• Sep 04, 2021 - Dec 05, 2021

    LOTTA BLOKKER - IMAGES

    Lotta Blokker has the gift of making her bronzes appear almost to breathe.
    She proved it in 2014 in her solo show The Hour of the Wolf at Museum de Fundatie. Keenly observed images of people in the indeterminate zone between waking and sleeping. For me, the absolute highlight was an image of an old lady with Alzheimer’s, whose half-focused gaze went right through me. Visitors still buttonhole me about it and each of them recalls their own favourite.
    So what do you do if you can make time stand still, or maybe even turn back the clock, to avert impending disaster?
    In recent years, Lotta Blokker has devoted herself to producing images, sculptures, that are a lesson in the communication of injustice and grief. She has sought to uncover the secret of the iconic image capable of instantly changing our perception of war, disaster and injustice.
    She works in an intense and personal way, with an unremitting desire to heal, restore or negate all that is intolerable in our world.
    Lotta Blokker – SCULPTURES is an exhibition about the Holocaust, Vietnam, famine, 9/11, and refugees. It is concerned with people, victims and powerlessness, but also with the healing power of art.
     
    Ralph Keuning
    Director, Museum de Fundatie

  • Apr 05, 2019 - May 26, 2019

    The Hour of the Wolf in Recklinghausen

    During the Ruhrfestspiele Recklinghause, one of Europe's largest theater festivals, the sculptures of The Hour of the Wolf will be exhibited at the St. Peterchurch. The exhibition is a collaboration with Telefonseelsorge.
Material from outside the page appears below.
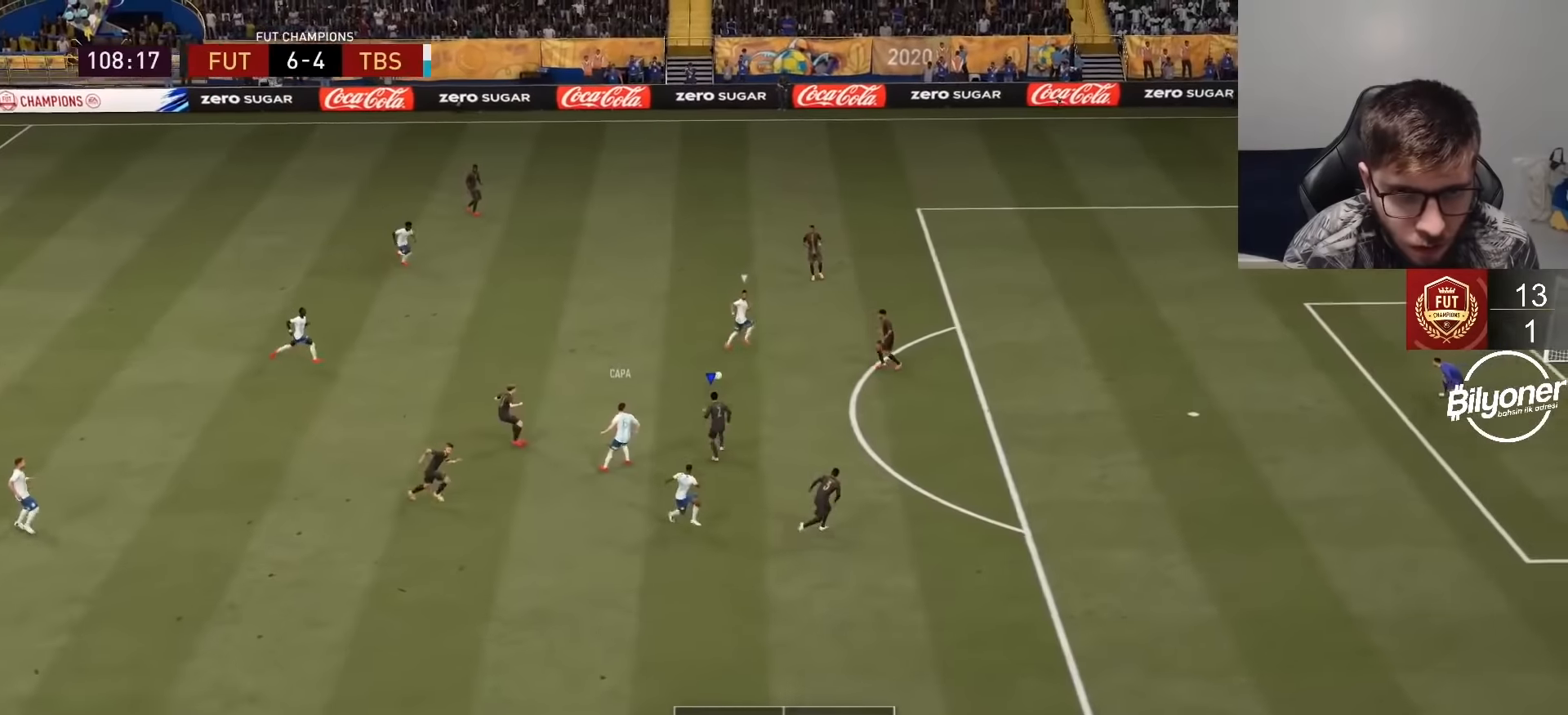
{"buttons": ["L2", "R2"], "left_stick": "up", "right_stick": "center", "events": [[83, "L2", "down"], [83, "left_stick", "up"]]}
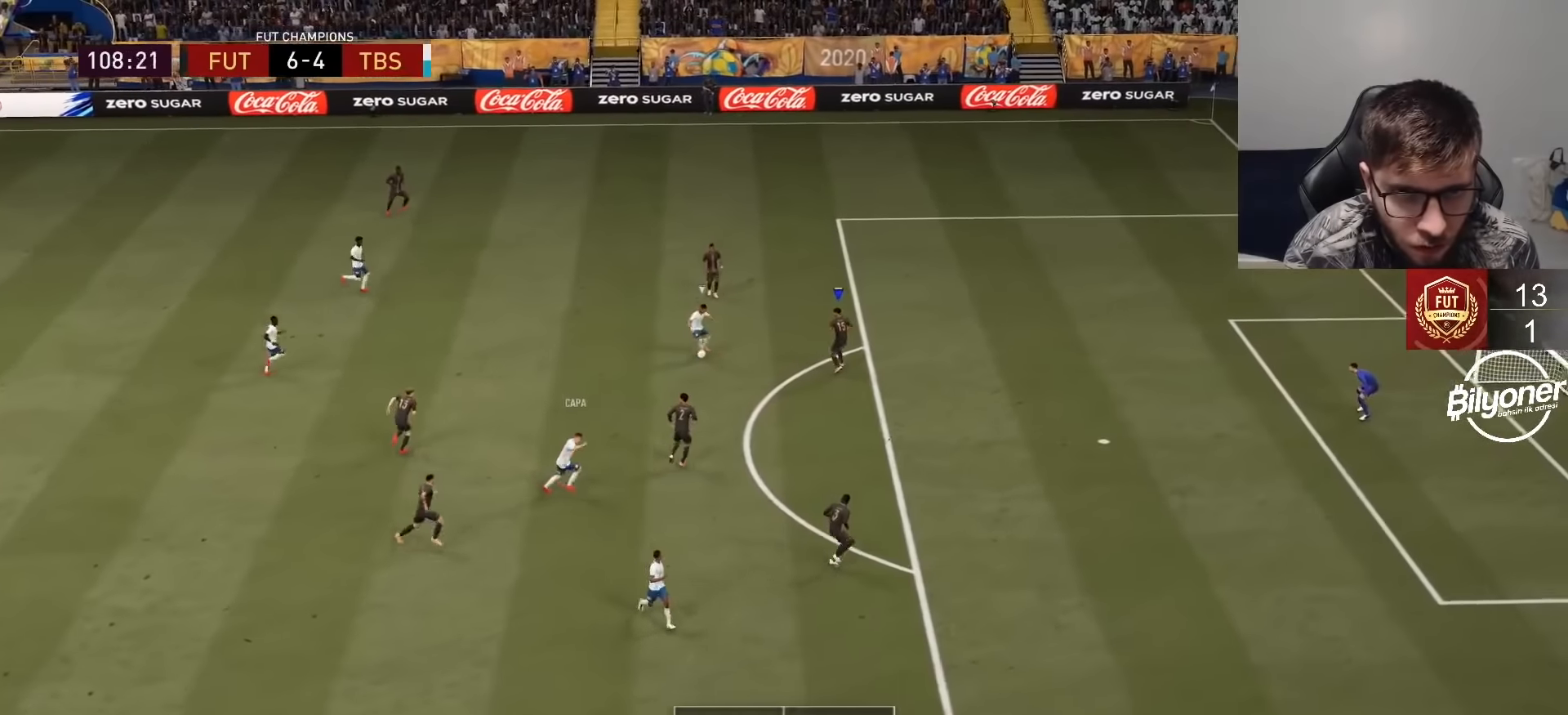
{"buttons": ["L2", "R2"], "left_stick": "down", "right_stick": "center", "events": [[100, "left_stick", "right"], [250, "left_stick", "down"]]}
  • Jun 04, 2017 - Aug 27, 2017

    Apostolic Church Münster

    Deeply related Käthe Kollwitz & Lotta Blokker
    In collaboration with the Käthe-Kollwitz-Museum Berlin and Haus der Niederlanden.

  • Jun 04, 2017 - Aug 27, 2017

    Haus der Niederlande, Münster

  • Feb 11, 2017 - May 28, 2017

    Museum Jan Cunen

    Lotta Blokker - The Hour of the Wolf
    http://www.museumjancunen.nl

    The Hour of the Wolf is the hour between night and dawn. It is the hour when most people die, when sleep is deepest, when nightmares are most real. It is the hour when sleepless are haunted bu their deepest fear. 
    It inspired sculptor Lotta Blokker to a group of bronze sculptures in all phases of life.
    What happens at night, when the lights go out and the telephone no longer rings? When there are no appointments and the deep silence begins?’
    The Dutch sculptor Lotta Blokker (Amsterdam 1980) often pondered over these questions, even as a child, as she lay awake and thought that everyone was asleep but her. Taking these memories as her starting point, she created the series entitled The Hour of the Wolf: nine life-size bronze sculptures that depict the feelings of the sleepless.
    The figures from ‘The Hour of the Wolf’ series – on which Blokker worked for five years – transport visitors on a nocturnal journey to various emotions. There is an encounter with an elderly demented lady who is not sure of where she is, with a staring boy pressing his hand against a window, with a young woman who is lying naked and aggravated on the ground ‘While you feel lonely during those sleepless hours, you do not realize that you are sharing this sleeplessness with many others. They, too, lie awake in the darkness, anxious or sorrowful about things that have happened or are about to happen. Or they may be excited and hopeful about what is coming. Whereas daytime provides distraction, the night – agreeably or otherwise – gives the opportunity to retreat into yourself. Your imagination goes on the rampage, ideas bubble up, solutions appear out of nowhere.’ There are no further diversions in the night and feelings can no longer be suppressed. Blokker describes her project as a nocturnal, intimate confrontation with ourself. ‘What I find so attractive in people is their sincere emotion. That is something you feel at night mostly, when people have to fall back upon themselves.’ Her bronzes are more than figures of people of flesh and blood. They are symbolic portraits that function as a mirror, so that we can recognize ourselves.